THE INPUT —

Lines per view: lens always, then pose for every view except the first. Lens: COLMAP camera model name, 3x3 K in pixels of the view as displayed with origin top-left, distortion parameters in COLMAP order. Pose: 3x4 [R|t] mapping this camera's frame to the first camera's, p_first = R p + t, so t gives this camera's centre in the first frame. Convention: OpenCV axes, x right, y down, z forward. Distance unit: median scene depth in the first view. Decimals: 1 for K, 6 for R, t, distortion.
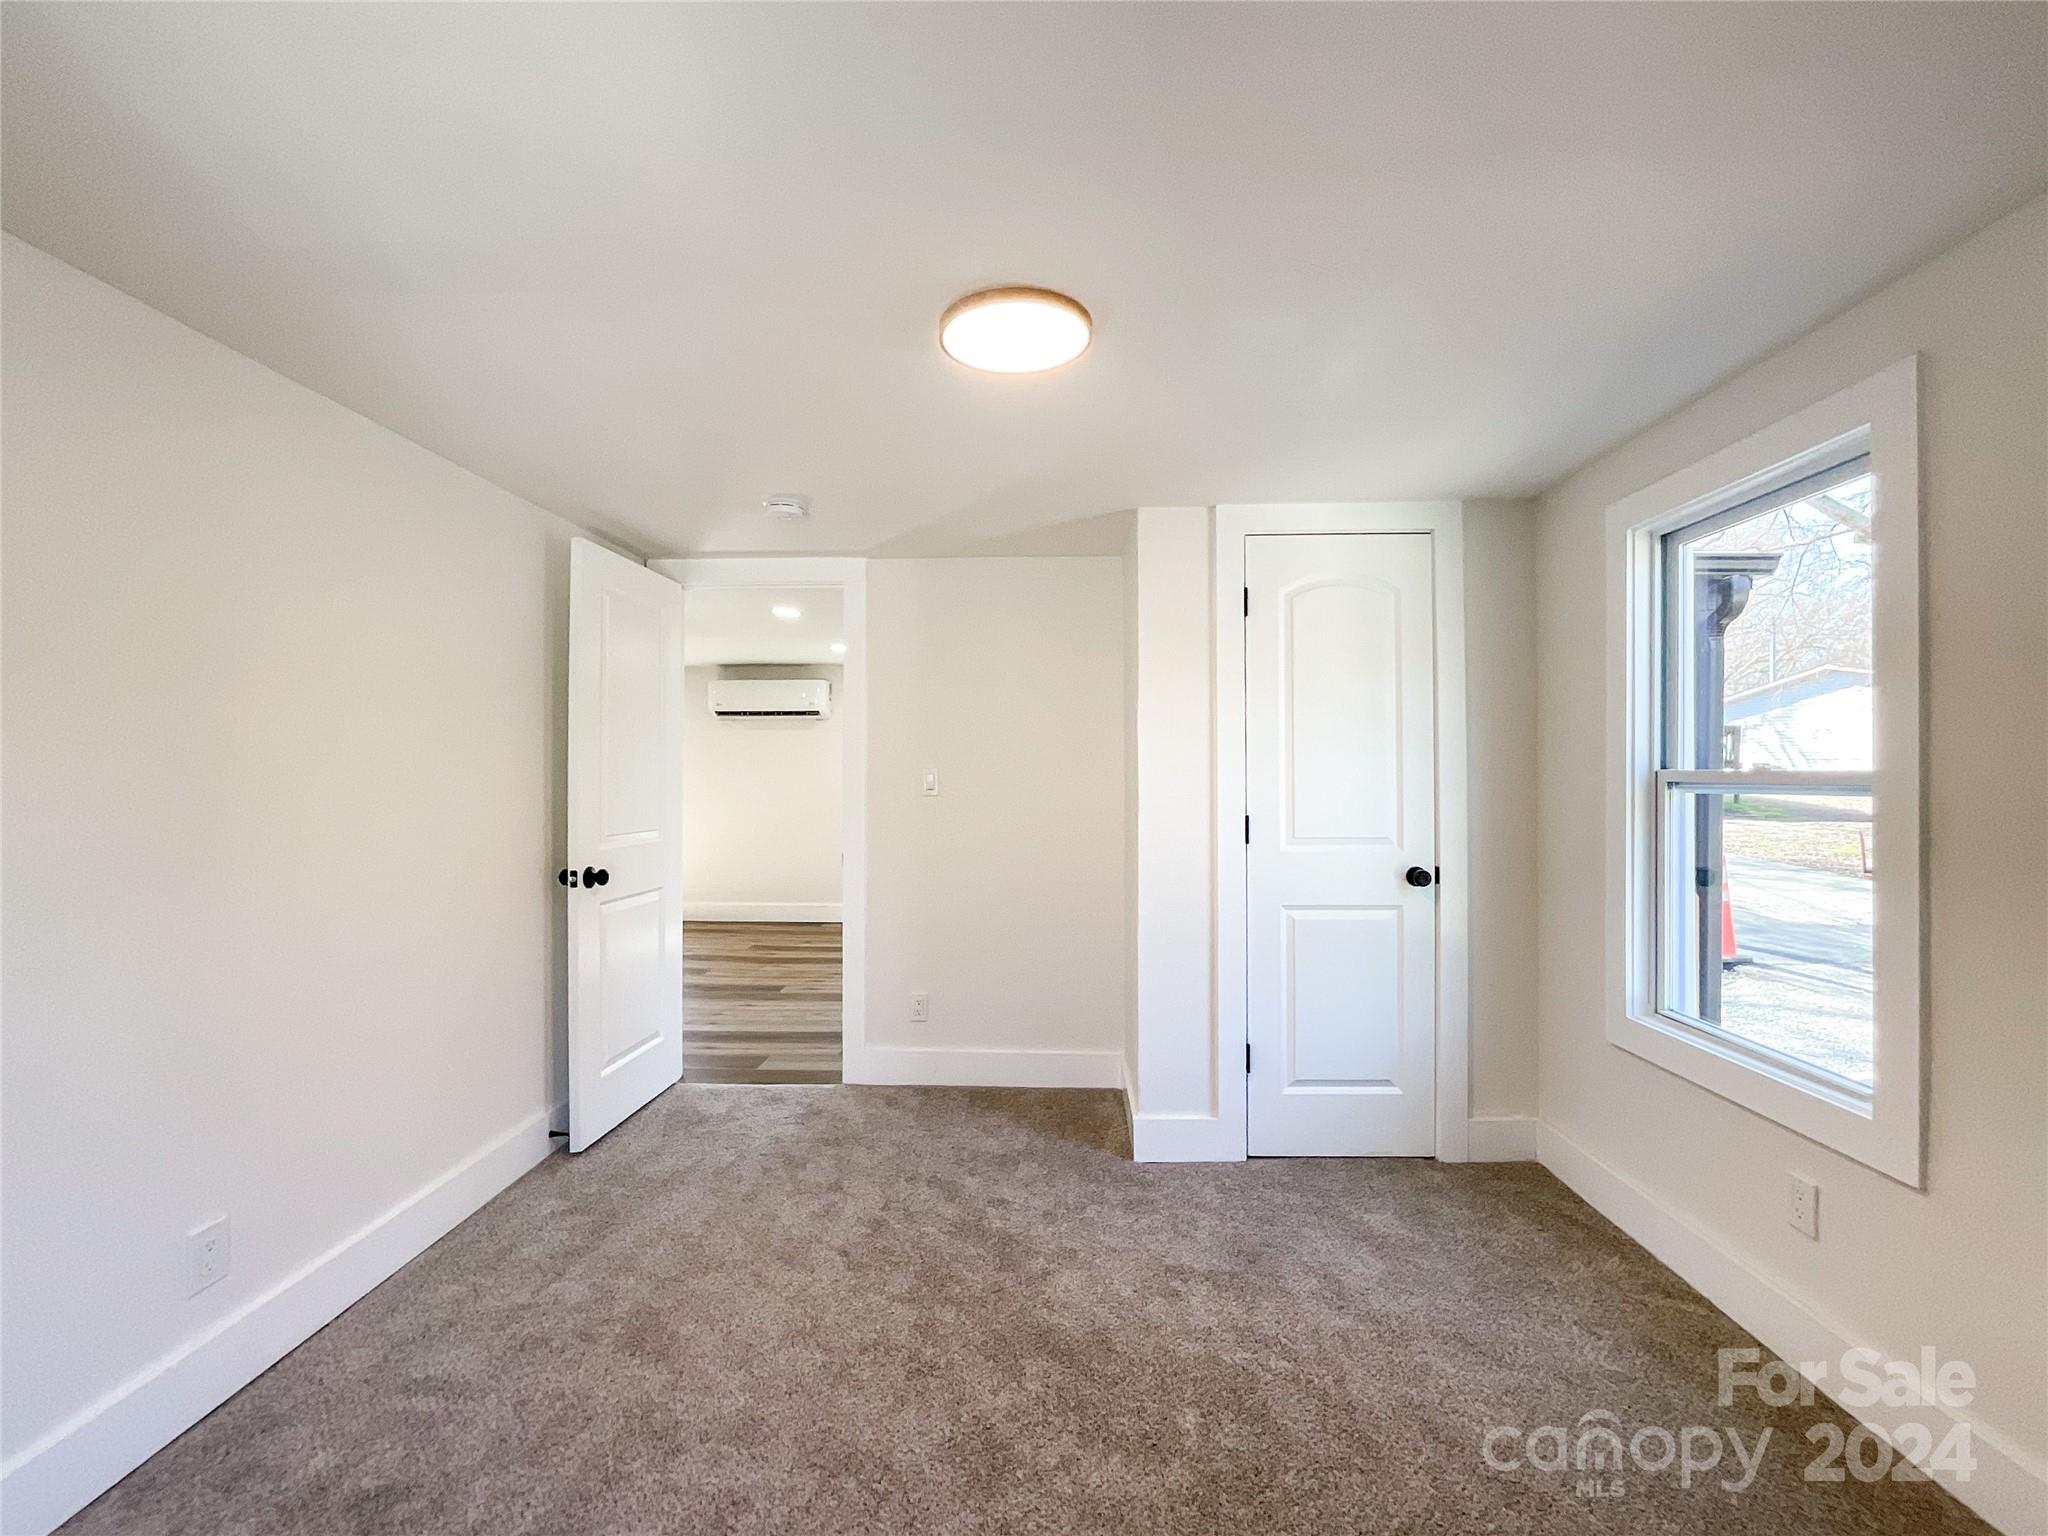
lens RADIAL K [[862.0, 0, 1030.3], [0, 862.0, 776.3], [0, 0, 1]] dist [-0.020465, 0.009735]
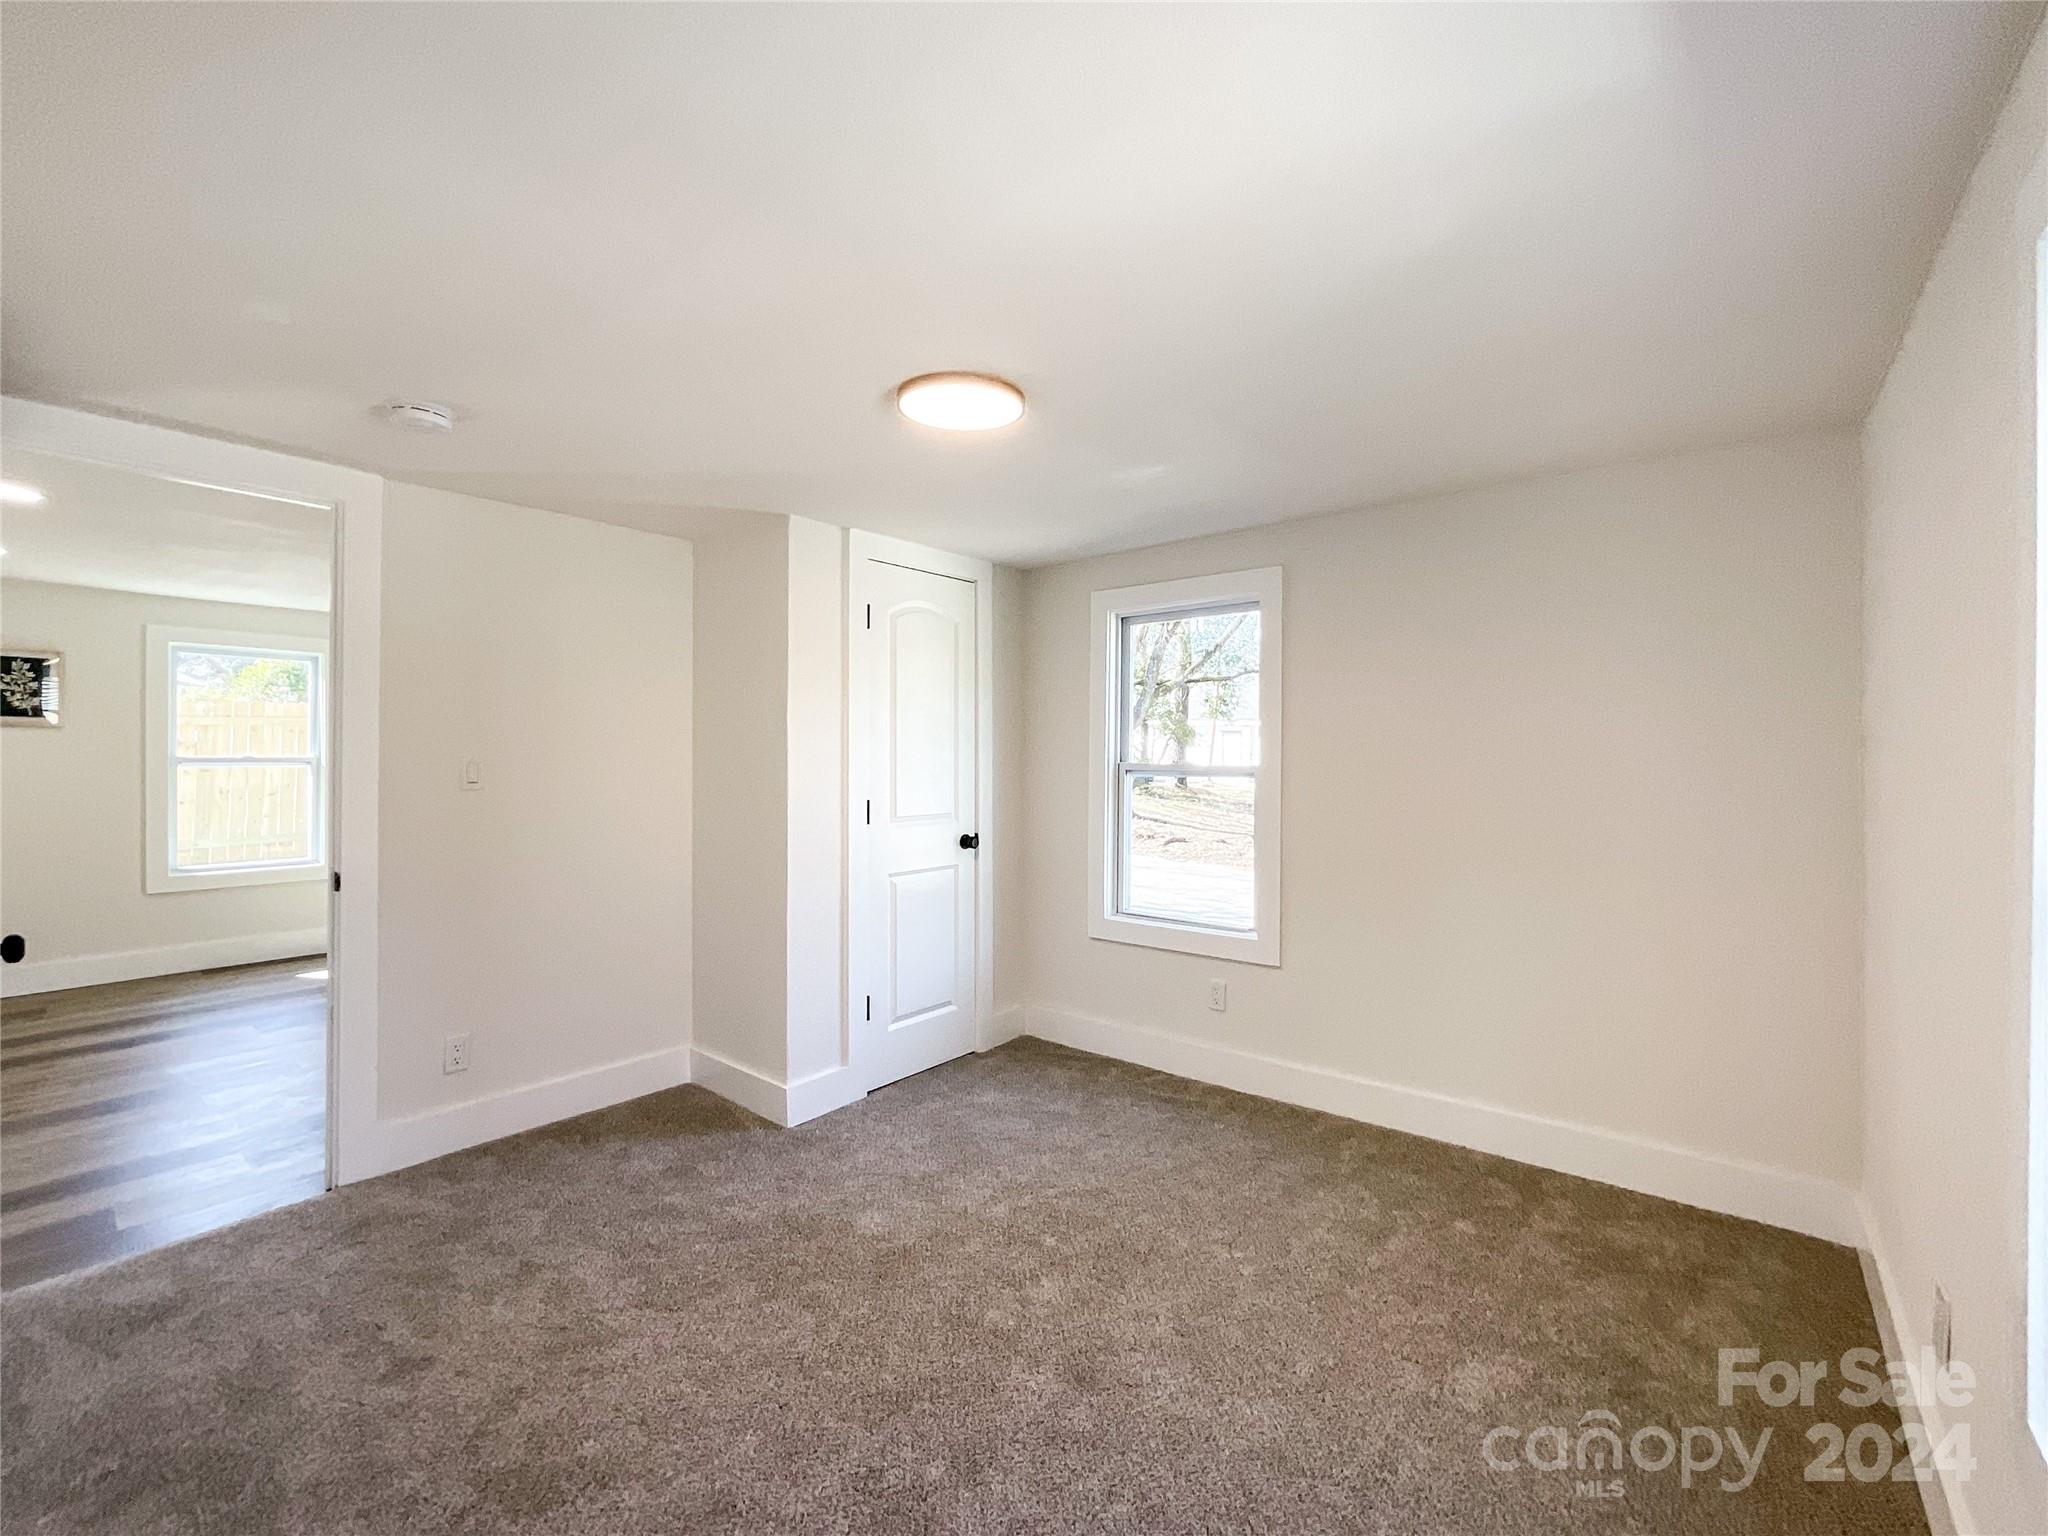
lens RADIAL K [[862.0, 0, 1030.3], [0, 862.0, 776.3], [0, 0, 1]] dist [-0.020465, 0.009735]
pose [[0.604905, -0.010426, 0.796229, -0.545652], [-0.003446, 0.999871, 0.015711, -0.005667], [-0.796290, -0.012248, 0.604791, 0.122865]]
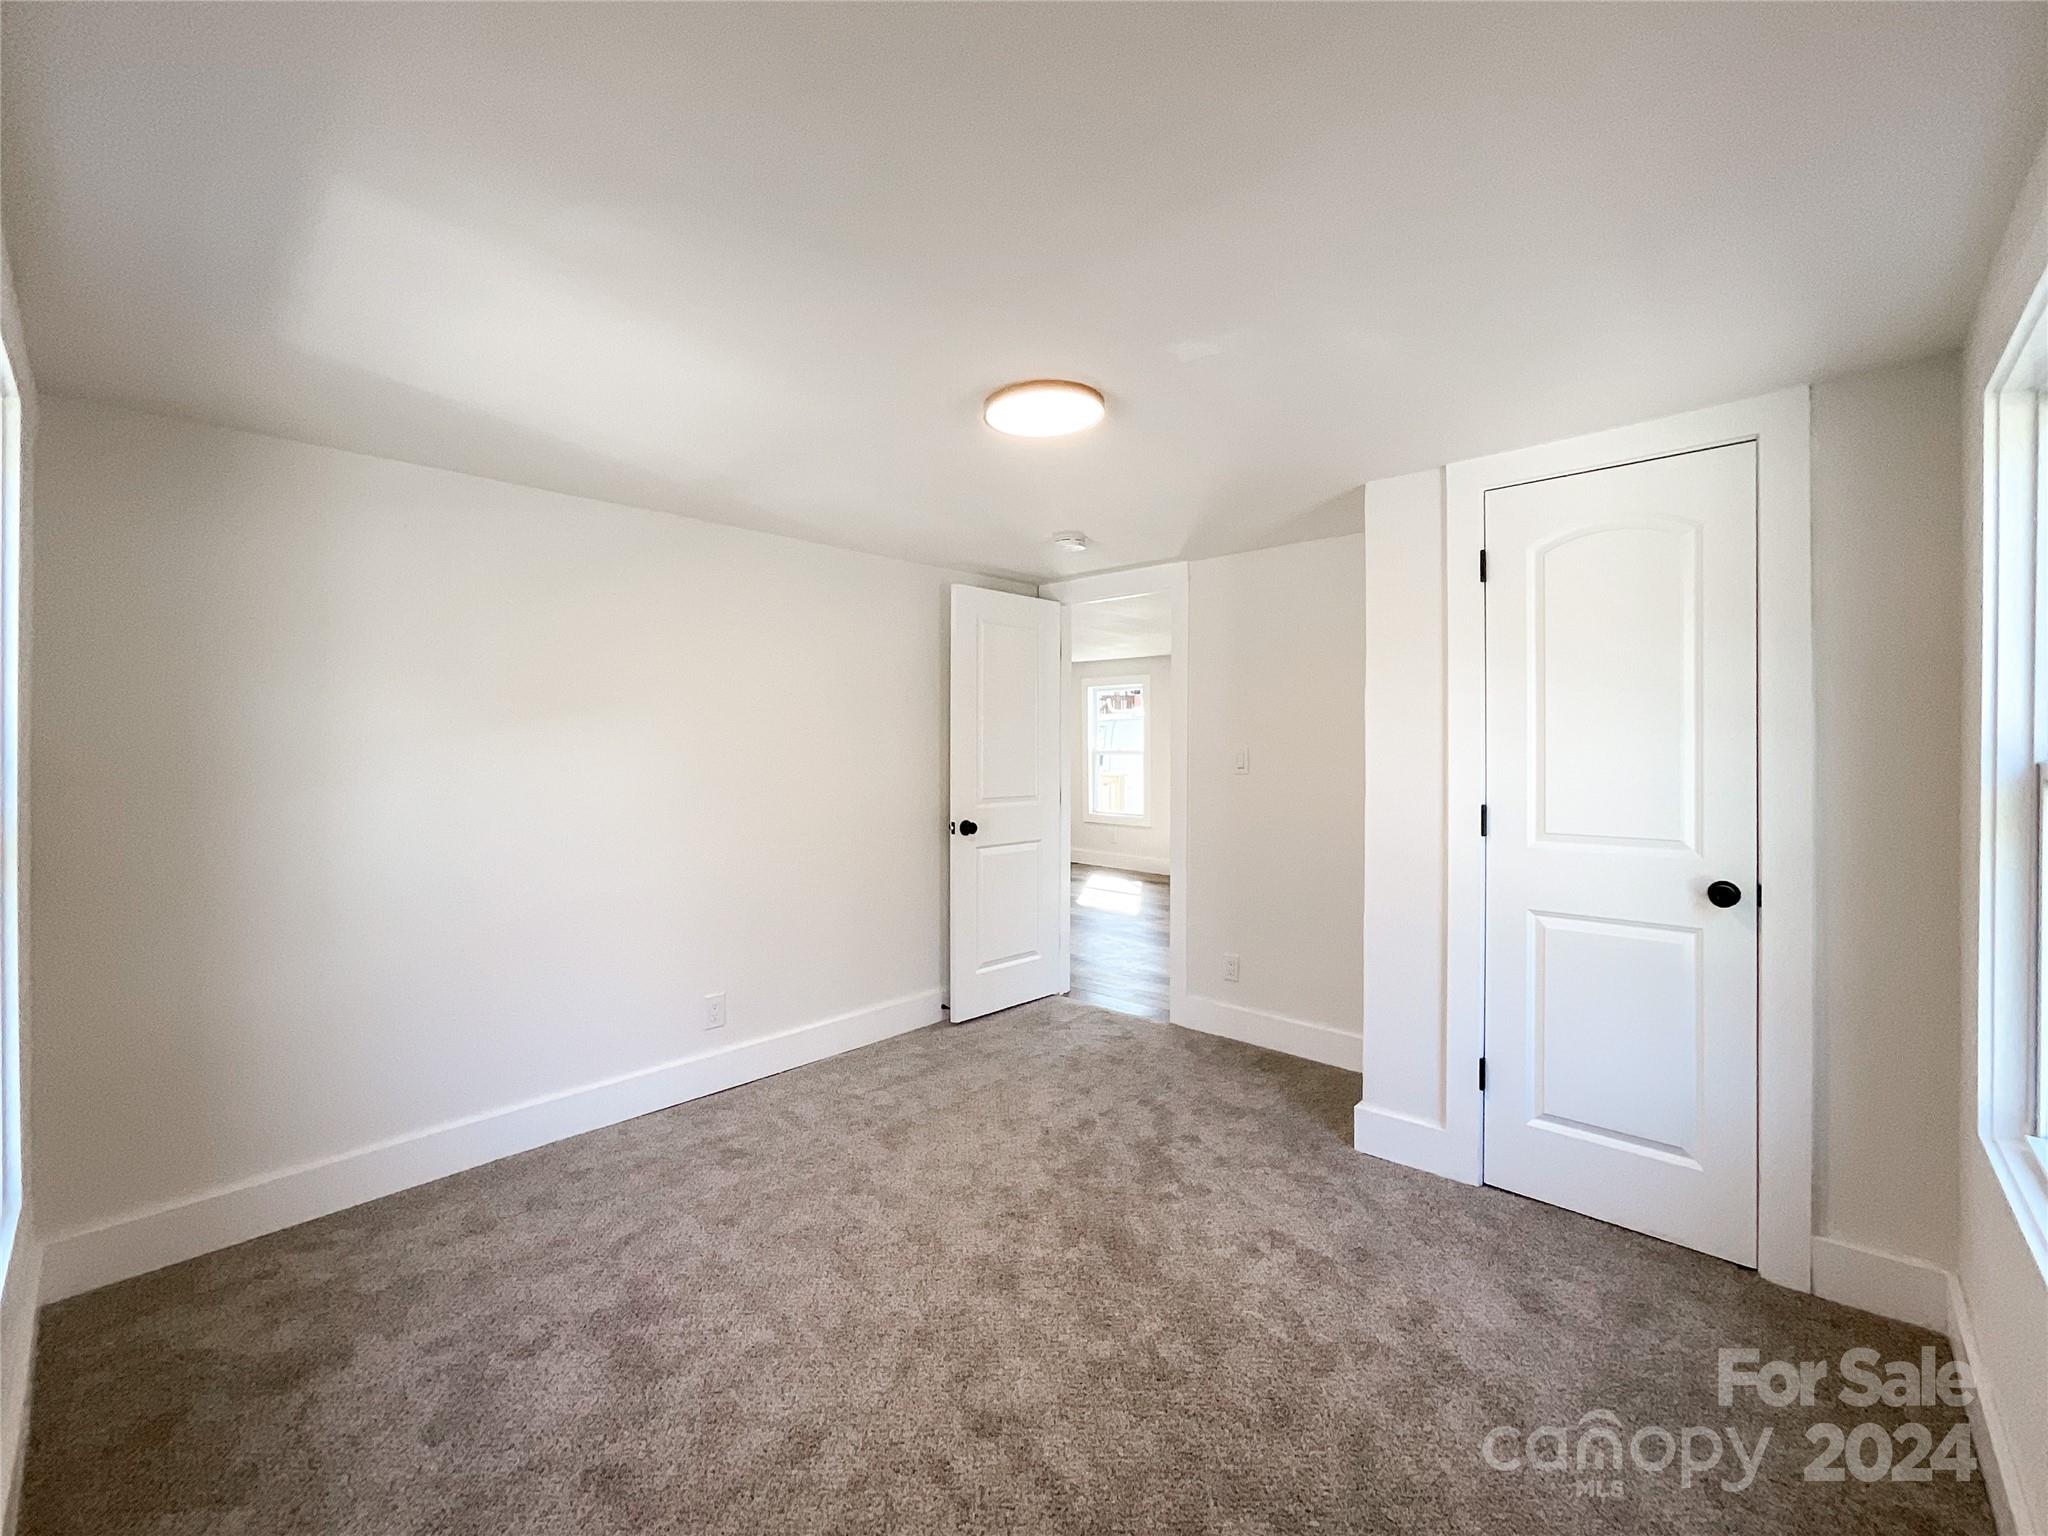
lens RADIAL K [[860.9, 0, 1023.9], [0, 860.9, 754.7], [0, 0, 1]] dist [-0.020129, 0.015529]
pose [[0.756130, 0.006741, -0.654387, 0.479574], [0.003390, 0.999893, 0.014217, -0.021054], [0.654413, -0.012969, 0.756026, 0.012663]]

REQUIREMENT — Leaving aside the images, write out the entries above word for word.

SOLUTION TO THE EXERCISE —
Lines per view: lens always, then pose for every view except the first. Lens: COLMAP camera model name, 3x3 K in pixels of the view as displayed with origin top-left, distortion parameters in COLMAP order. Pose: 3x4 [R|t] mapping this camera's frame to the first camera's, p_first = R p + t, so t gives this camera's centre in the first frame. Convention: OpenCV axes, x right, y down, z forward. Distance unit: median scene depth in the first view. Decimals: 1 for K, 6 for R, t, distortion.
lens RADIAL K [[862.0, 0, 1030.3], [0, 862.0, 776.3], [0, 0, 1]] dist [-0.020465, 0.009735]
lens RADIAL K [[862.0, 0, 1030.3], [0, 862.0, 776.3], [0, 0, 1]] dist [-0.020465, 0.009735]
pose [[0.604905, -0.010426, 0.796229, -0.545652], [-0.003446, 0.999871, 0.015711, -0.005667], [-0.796290, -0.012248, 0.604791, 0.122865]]
lens RADIAL K [[860.9, 0, 1023.9], [0, 860.9, 754.7], [0, 0, 1]] dist [-0.020129, 0.015529]
pose [[0.756130, 0.006741, -0.654387, 0.479574], [0.003390, 0.999893, 0.014217, -0.021054], [0.654413, -0.012969, 0.756026, 0.012663]]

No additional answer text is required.